Oh, the humanities: What’s lost without them? - RED - Relevant. Essential. Denver.

Oh, the humanities: What’s lost without them?

Humanities play a critical role as society grapples with artificial intelligence, migration, climate change and more.

April 3, 2019

By Matt Watson

How many books have you read about robots taking over the world? Or movies and TV shows about technology eroding our humanity?

Science fiction gives us a glimpse into a world without humanity, explains Janine Davidson, Ph.D., president of Metropolitan State University of Denver.

“Science-fiction writers get it. They’re philosophically, emotionally and socially extrapolating what a world looks like where people use technology and artificial intelligence without thinking about what that might actually do to your society, to your people, to your very humanness,” she says. “Higher education is more important than ever because our society is getting so complex – we have got to educate, not just train, the next generation to cope with the trends that are coming at us.

“It’s the liberal arts and humanities that help us make sense of what’s going on in this world.”

 RED’s special report “Oh, the humanities” explores the importance of these fields of study in three “Whats:”

What’s the ROI?  |  What employers want  |  What’s lost without them?

Connecting people

Arrow Electronics executive Alan Bird says his company’s forays into AI demand ethical decision-making. Bird is the president of Global Supply Chain Services for Arrow.

“Artificial intelligence is built on programming into software and hardware. The reality is, the person that’s doing that can either write that program for good or for bad,” Bird says. “You’re making decisions on behalf of people that have profound effects. In addition to Facebook, Twitter and Google Search, AI is being used in medicine, in logistics, in almost every discipline in the world and will only become more prominent.”

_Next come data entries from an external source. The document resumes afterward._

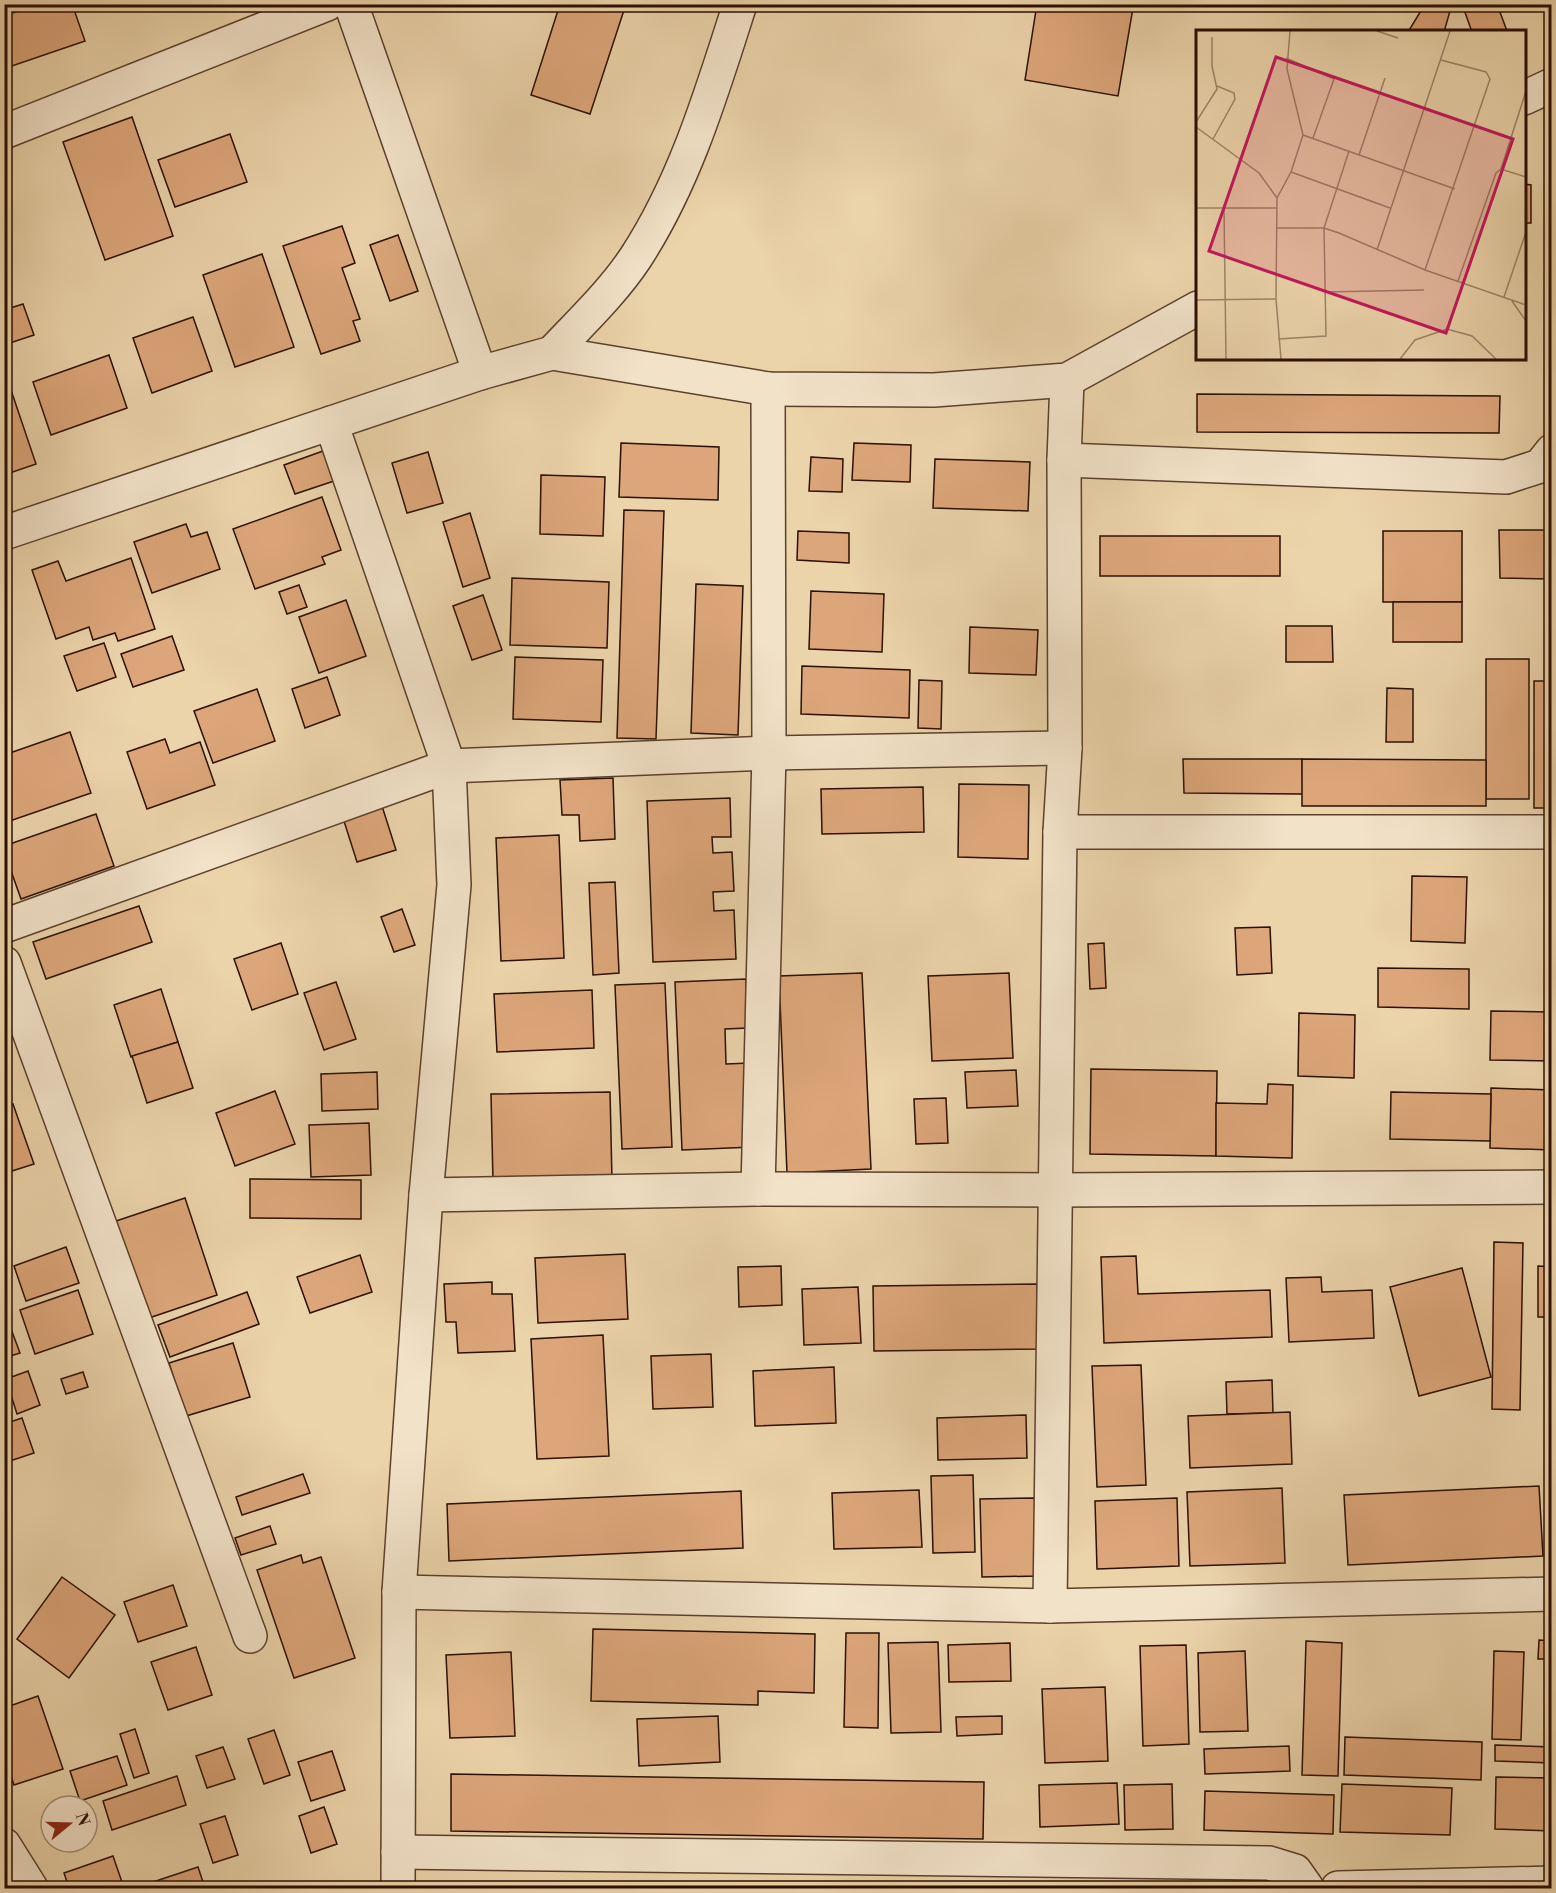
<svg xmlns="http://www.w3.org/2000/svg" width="1556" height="1893" viewBox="0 0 1556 1893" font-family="'Libre Bodoni',serif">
<rect width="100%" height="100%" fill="#ebd3aa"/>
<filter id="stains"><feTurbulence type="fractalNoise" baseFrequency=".00333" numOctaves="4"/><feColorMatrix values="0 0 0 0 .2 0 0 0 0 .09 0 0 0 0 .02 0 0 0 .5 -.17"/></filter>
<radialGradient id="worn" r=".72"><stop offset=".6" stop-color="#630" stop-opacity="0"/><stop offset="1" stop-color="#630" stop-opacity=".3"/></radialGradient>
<g fill="#dca67a" stroke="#2b0f02" stroke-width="1.5">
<polygon points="38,4 72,4 85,41 6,68 4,16"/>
<polygon points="560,4 626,4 590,114 531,95"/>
<polygon points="1037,4 1118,4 1133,8 1118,96 1025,80"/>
<polygon points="1425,4 1452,4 1444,32 1408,32"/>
<polygon points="1462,4 1497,4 1507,31 1472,32"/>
<polygon points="132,117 173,236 105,260 63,142"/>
<polygon points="230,134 247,182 175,207 158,160"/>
<polygon points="1524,184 1531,185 1531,223 1524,223"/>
<polygon points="342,226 355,263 342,268 360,319 353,321 360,341 321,354 283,246"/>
<polygon points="398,235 418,291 390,301 370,245"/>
<polygon points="262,254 294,347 235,367 203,275"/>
<polygon points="23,304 34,335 4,345 4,310"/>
<polygon points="193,317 212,371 152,393 133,338"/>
<polygon points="109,355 127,408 51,435 33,382"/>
<polygon points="11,390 36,464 4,475 4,392"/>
<polygon points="1197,394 1500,396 1499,433 1197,432"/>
<polygon points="621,443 719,447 718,500 619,497"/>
<polygon points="854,443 911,445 910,482 852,480"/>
<polygon points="323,451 334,481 295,494 284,465"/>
<polygon points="428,452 443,503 407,513 392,463"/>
<polygon points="811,457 843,459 842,492 809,491"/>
<polygon points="935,459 1030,462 1028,511 933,508"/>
<polygon points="541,475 605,477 603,536 540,534"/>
<polygon points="322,497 341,550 322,557 325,564 255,589 233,529"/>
<polygon points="624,510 664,511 656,739 617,738"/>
<polygon points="470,513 490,578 463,587 443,522"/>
<polygon points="186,524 191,537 207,532 220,569 152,593 134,542"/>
<polygon points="1499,530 1552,530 1552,579 1500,578"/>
<polygon points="798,531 849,533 849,563 797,560"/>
<rect x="1383" y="531" width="79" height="71"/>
<rect x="1100" y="536" width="180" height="40"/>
<polygon points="131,558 155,629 118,641 115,633 93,640 89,627 56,639 32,570 58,561 66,581"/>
<polygon points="512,578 609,582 607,648 510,645"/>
<polygon points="696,584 743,586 738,735 691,733"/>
<polygon points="299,585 307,607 287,614 279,592"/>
<polygon points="811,591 884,594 882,652 809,649"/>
<polygon points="483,595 502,650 472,660 453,606"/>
<polygon points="346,600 366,656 319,673 299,617"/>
<rect x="1393" y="602" width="69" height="40"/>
<polygon points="1286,626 1332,626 1333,662 1286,662"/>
<polygon points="970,627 1038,630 1036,675 969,673"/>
<polygon points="172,636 184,670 133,687 121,654"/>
<polygon points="104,643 116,677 77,691 64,656"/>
<polygon points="515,657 603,660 601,722 513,719"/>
<rect x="1486" y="659" width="43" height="140"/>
<polygon points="802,666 910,670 909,718 801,714"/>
<polygon points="327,677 340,715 305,728 292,689"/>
<polygon points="919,680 942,681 941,729 918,728"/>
<rect x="1534" y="681" width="18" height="127"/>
<polygon points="1387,688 1413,689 1413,742 1386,742"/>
<polygon points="257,689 275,741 213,763 194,711"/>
<polygon points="70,732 91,793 4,823 4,755"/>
<polygon points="165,739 170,753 200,742 215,785 147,809 127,752"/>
<polygon points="1183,759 1302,759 1303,794 1184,793"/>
<polygon points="1302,759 1486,760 1486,806 1302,806"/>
<polygon points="613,778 615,839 580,841 579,815 562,815 560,780"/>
<polygon points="959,784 1029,785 1028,859 958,857"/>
<polygon points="923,787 924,832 822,834 821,789"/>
<polygon points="730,798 731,837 712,837 713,853 732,852 734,891 713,892 714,911 734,910 736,959 653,962 647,801"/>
<polygon points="382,806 396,850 357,862 343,818"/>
<polygon points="96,814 114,866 21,899 4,851 4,846"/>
<polygon points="559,835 564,958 501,961 496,838"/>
<polygon points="1412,876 1467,877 1465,943 1411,941"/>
<polygon points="615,882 619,973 593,975 589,883"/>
<polygon points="139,906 152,942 46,979 33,942"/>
<polygon points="402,909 415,945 394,952 381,917"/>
<polygon points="1270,927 1272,973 1237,975 1235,928"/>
<polygon points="281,943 298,994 252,1010 234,959"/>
<polygon points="1104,943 1106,988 1090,989 1088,944"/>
<polygon points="1378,968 1469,969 1469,1009 1378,1007"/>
<polygon points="862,973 871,1169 787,1173 779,976"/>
<polygon points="1009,973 1013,1058 932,1061 928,976"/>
<polygon points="746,979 748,1028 725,1029 726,1064 750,1063 753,1147 682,1150 675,982"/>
<polygon points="336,982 356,1039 324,1050 304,993"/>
<polygon points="665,983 672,1147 622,1149 615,985"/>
<polygon points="161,989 178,1042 131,1057 114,1005"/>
<polygon points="592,990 594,1048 497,1052 494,994"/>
<polygon points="1491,1011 1552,1012 1552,1061 1490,1060"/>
<polygon points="1299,1013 1355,1015 1354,1078 1298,1076"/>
<polygon points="178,1042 193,1088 147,1103 132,1056"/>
<polygon points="1091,1069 1217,1071 1216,1156 1090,1154"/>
<polygon points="1016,1070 1018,1106 967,1108 965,1072"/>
<polygon points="377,1072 378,1109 322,1111 321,1074"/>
<polygon points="1268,1084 1293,1085 1292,1158 1216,1156 1216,1103 1267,1104"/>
<polygon points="1491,1088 1552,1090 1552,1150 1490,1148"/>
<polygon points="275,1091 295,1144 235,1166 216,1113"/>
<polygon points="610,1092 612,1180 493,1182 491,1094"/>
<polygon points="1391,1092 1491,1094 1490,1141 1390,1139"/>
<polygon points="946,1098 948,1143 916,1144 914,1099"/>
<polygon points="13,1104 34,1164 12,1171 4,1150 4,1107"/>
<polygon points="369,1123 371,1175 311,1177 309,1125"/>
<polygon points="250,1179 361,1180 361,1219 250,1218"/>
<polygon points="185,1198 217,1295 149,1318 116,1221"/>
<polygon points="1494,1242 1523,1243 1520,1410 1492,1409"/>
<polygon points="66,1247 79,1283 26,1301 14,1266"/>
<polygon points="625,1254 628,1319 538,1323 535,1258"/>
<polygon points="360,1255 372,1292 310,1313 297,1277"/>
<polygon points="1136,1256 1138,1294 1270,1290 1272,1337 1104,1343 1101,1257"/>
<polygon points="781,1266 782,1305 739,1307 738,1267"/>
<polygon points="1538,1266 1552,1267 1552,1317 1538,1317"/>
<polygon points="1462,1268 1491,1377 1419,1396 1390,1287"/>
<polygon points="1321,1277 1322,1292 1372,1290 1374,1338 1289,1342 1286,1278"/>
<polygon points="492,1282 492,1294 512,1294 515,1351 458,1353 456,1322 446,1322 444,1284"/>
<polygon points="1037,1284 1039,1349 874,1351 873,1286"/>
<polygon points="858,1287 861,1343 804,1345 802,1289"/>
<polygon points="78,1290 93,1334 35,1354 20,1310"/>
<polygon points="247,1292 259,1324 170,1357 158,1325"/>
<polygon points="4,1310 20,1353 4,1358"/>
<polygon points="603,1335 609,1456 537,1459 531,1339"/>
<polygon points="233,1343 250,1397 186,1416 169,1363"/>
<polygon points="711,1354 713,1407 653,1409 651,1356"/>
<polygon points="1141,1365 1146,1485 1097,1487 1092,1366"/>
<polygon points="834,1367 836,1423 755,1426 753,1371"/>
<polygon points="28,1371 40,1405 17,1414 6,1379"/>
<polygon points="83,1372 88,1387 66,1394 61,1379"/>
<polygon points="1272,1380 1273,1413 1227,1414 1226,1382"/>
<polygon points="1290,1412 1292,1464 1190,1468 1188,1416"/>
<polygon points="1026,1415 1027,1458 938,1460 937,1418"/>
<polygon points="22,1418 34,1453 4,1463 4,1424"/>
<polygon points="303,1474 310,1493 242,1515 236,1497"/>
<polygon points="973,1475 975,1552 933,1553 931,1476"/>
<polygon points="1539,1486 1543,1556 1348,1565 1344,1495"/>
<polygon points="1282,1488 1285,1563 1190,1566 1187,1492"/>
<polygon points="919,1490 922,1547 834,1549 832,1493"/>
<polygon points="741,1491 743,1548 449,1561 447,1504"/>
<polygon points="1035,1498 1038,1576 982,1577 980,1499"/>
<polygon points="1177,1498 1179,1566 1097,1569 1095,1501"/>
<polygon points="270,1526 276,1544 241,1555 235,1538"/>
<polygon points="301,1555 303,1563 321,1557 355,1658 294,1678 257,1570"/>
<polygon points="62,1577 115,1615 69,1678 17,1639"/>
<polygon points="173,1585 187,1626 138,1642 124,1602"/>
<polygon points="593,1629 815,1634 814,1693 758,1691 758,1705 591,1701"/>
<polygon points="846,1633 879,1633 878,1728 844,1727"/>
<polygon points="1539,1640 1552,1641 1552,1659 1538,1659"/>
<polygon points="1306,1641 1342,1643 1338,1776 1302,1775"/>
<polygon points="938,1642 941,1732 891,1733 888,1643"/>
<polygon points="1010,1643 1011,1681 949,1682 948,1645"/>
<polygon points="1186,1645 1189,1744 1143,1746 1140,1646"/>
<polygon points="196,1647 212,1695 168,1710 151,1662"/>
<polygon points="1245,1651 1248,1731 1200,1732 1198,1653"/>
<polygon points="1494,1651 1524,1652 1521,1740 1492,1739"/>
<polygon points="511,1652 515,1736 450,1738 446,1655"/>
<polygon points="1105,1687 1108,1761 1045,1763 1042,1689"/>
<polygon points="38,1696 63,1769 14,1785 4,1756 4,1708"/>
<polygon points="718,1716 720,1762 639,1766 637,1719"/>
<polygon points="1002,1716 1002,1734 957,1736 956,1717"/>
<polygon points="135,1729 149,1773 134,1778 120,1734"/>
<polygon points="274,1730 290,1775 264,1784 248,1739"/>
<polygon points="1345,1737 1482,1742 1481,1780 1344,1775"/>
<polygon points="1495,1745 1552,1747 1552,1763 1495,1761"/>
<polygon points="1289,1746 1290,1771 1205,1774 1204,1749"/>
<polygon points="223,1747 235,1779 207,1788 196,1756"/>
<polygon points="332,1751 345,1790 311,1801 298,1762"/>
<polygon points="117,1756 127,1785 80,1801 70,1771"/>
<polygon points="451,1774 984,1782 983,1839 451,1831"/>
<polygon points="177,1776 186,1805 112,1830 103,1801"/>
<polygon points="1496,1777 1552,1778 1552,1831 1495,1829"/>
<polygon points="1117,1783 1119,1824 1040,1827 1039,1785"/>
<polygon points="1172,1784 1173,1829 1125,1830 1124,1785"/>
<polygon points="1342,1784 1452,1788 1450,1835 1340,1832"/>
<polygon points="1205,1791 1334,1795 1333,1834 1204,1830"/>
<polygon points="324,1807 337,1844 311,1853 299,1816"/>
<polygon points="225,1816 238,1855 213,1863 200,1824"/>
<polygon points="113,1856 124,1888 69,1888 64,1873"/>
<polygon points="198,1867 205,1888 135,1888"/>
</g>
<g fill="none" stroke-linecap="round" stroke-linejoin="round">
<g stroke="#5b402c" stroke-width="36">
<g id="minor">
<polyline points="351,4 480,373"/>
<polyline points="1524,98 1552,85"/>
<polyline points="4,132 327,4"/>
<path d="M552,353C581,322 613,292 636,257C686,180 712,91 740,4"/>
<polyline points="331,423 449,766 454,885 426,1195 399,1592 398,1888"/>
<polyline points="1064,460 1506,477 1540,466 1552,451"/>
<polyline points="4,533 480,373 552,353 768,389 934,390 1067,380 1198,308"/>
<polyline points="1060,832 1552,832"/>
<polyline points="4,926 449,766 769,753 1065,748"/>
<polyline points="4,963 250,1636"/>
<polyline points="758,1189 769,753 768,389"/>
<polyline points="426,1195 758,1189 1056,1190 1552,1187"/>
<polyline points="399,1592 1050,1606 1552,1594"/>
<polyline points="1050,1606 1060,832 1065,748 1064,460 1067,380"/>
<polyline points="4,1845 31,1888"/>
<polyline points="398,1852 1269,1863 1295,1871 1307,1888"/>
<polyline points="1338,1888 1552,1883"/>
</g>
</g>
<use href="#minor" stroke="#f2e2c8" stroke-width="33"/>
</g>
<g transform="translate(1196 30)">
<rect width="330" height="330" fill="#ebd3aa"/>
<path fill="none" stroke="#9e8567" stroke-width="1.5" d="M181,1L202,8M90,28L138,49L117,108M0,92L21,59L16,36V7M0,97L63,143L81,168M107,105L259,159M17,109L39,69L38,63L21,56M163,125L189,48M305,139L330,61M95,142L194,178M0,178H81M28,178L30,329M80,198H128L143,203L229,240L330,275M181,220L254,1M229,240L294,49L290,42L245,30M262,251L300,143L305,139L330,147M129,262L228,260M308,267L330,202M0,270L80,269M316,271L330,291M82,309L130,306L128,198L153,121M85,329L80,269L81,168L95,142L107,105L91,39L94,1M204,329L219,310L251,299L276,306L300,329"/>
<path fill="#c2185b" fill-opacity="0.15" stroke="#c2185b" stroke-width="3" d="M80,27L317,109L250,303L13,221Z"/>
<rect width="330" height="330" fill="none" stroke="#2b0f02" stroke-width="3"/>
</g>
<rect width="1556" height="1893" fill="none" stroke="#ebd3aa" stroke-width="24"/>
<rect x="6" y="6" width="1544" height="1881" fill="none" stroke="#2b0f02" stroke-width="3"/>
<rect x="12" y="12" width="1532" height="1869" fill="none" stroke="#2b0f02" stroke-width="1.5"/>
<g transform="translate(69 1824) rotate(71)"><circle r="28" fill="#f2e2c8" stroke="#a28e79" stroke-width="1.5"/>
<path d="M0-4.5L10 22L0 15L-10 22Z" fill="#8f2418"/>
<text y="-9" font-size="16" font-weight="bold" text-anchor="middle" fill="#2b0f02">N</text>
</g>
<rect width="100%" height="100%" filter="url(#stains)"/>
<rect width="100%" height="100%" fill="url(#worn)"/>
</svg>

The National Endowment for the Humanities’ most prestigious honor goes to the Jefferson Lecturer, and last year’s lecturer was a Harvard-trained physician with a doctorate in English literature. Rita Charon is a pioneer in the field of medical humanities, and her lecture focused on how the humanities allow doctors to see the suffering in patients and better understand how to help them.

MSU Denver history professor Matt Makley says historical context is essential in any field.

“Science and disciplines within science tend to operate in their respective silos, and often I think it’s helpful to have a broad-thinking historian who can connect scientific movements and paradigms with particular moments,” Makley says. “Moreover, the humanities connect us, as a civil society, to the questions and dialogues that have fueled inquiry across disparate times and cultures.

“Study of the humanities helps us wrestle with fundamental questions about the human experience and our place in the cosmos.”

Arlene Sgoutas, interim dean of MSU Denver’s College of Letters, Arts and Sciences, sees the impact of dehumanization in the news today.

“Why study the humanities? Perhaps the evidence is in our times. It might be that the more we devalue the humanities, the less empathic and compassionate we become,” Sgoutas says. “When I think about the ongoing displacement of peoples, the increasing devastation to the climate and the rising violence to targeted communities … the more I think we need the humanities, so we do not disconnect from the suffering of other people.”

Humanities in action

The Denver Project for Humanistic Inquiry, or D-phi, is MSU Denver’s effort to enrich intellectual and cultural life in the community. Associate professor of philosophy Adam Graves founded the organization in 2015 to put the humanities to work.

“We mobilize the resources of humanities faculty at MSU Denver to partner with cultural institutions throughout the city to add value to the content that they already have,” Graves says. “We also bring humanities scholars, their expertise, to topics that are both timely and timeless in nature by partnering with these cultural institutions.”

Such events include a discourse on computers and consciousness at the Denver Museum of Nature & Science, which included NASA engineers, computer scientists and philosophers discussing the moral implications of the “smart” machines that play a prominent role in modern life. Another event at a brewery featured a musician performing an album based on a novel while a professor offered historical analysis of the book’s inspiration.

D-phi’s community-based engagement is unique among university humanities centers.

“The partnerships that we have are not arbitrary. Our society as a whole is in dire need of the kinds of questioning, the kinds of thoughtful deliberation, that are distinctive to the humanistic disciplines,” Graves says. “It’s ironic that the humanities find themselves today in a defensive position, when in some sense, what we have to contribute is perhaps of greater value today than any time in our past.”

In an age of endless information and rapid change, the humanities provide frameworks to interpret and understand what it means to be human.

“You can’t pose the question, ‘What is the value of the humanities?’ without engaging in the very thing whose existence seems to be in question. The fact that we ask these kinds of questions of ourselves indicates that the humanities do in fact have value,” Graves says.

So why study the humanities? It’s simple: If you’re inquiring as to whether inquiry has value, haven't you already answered the question?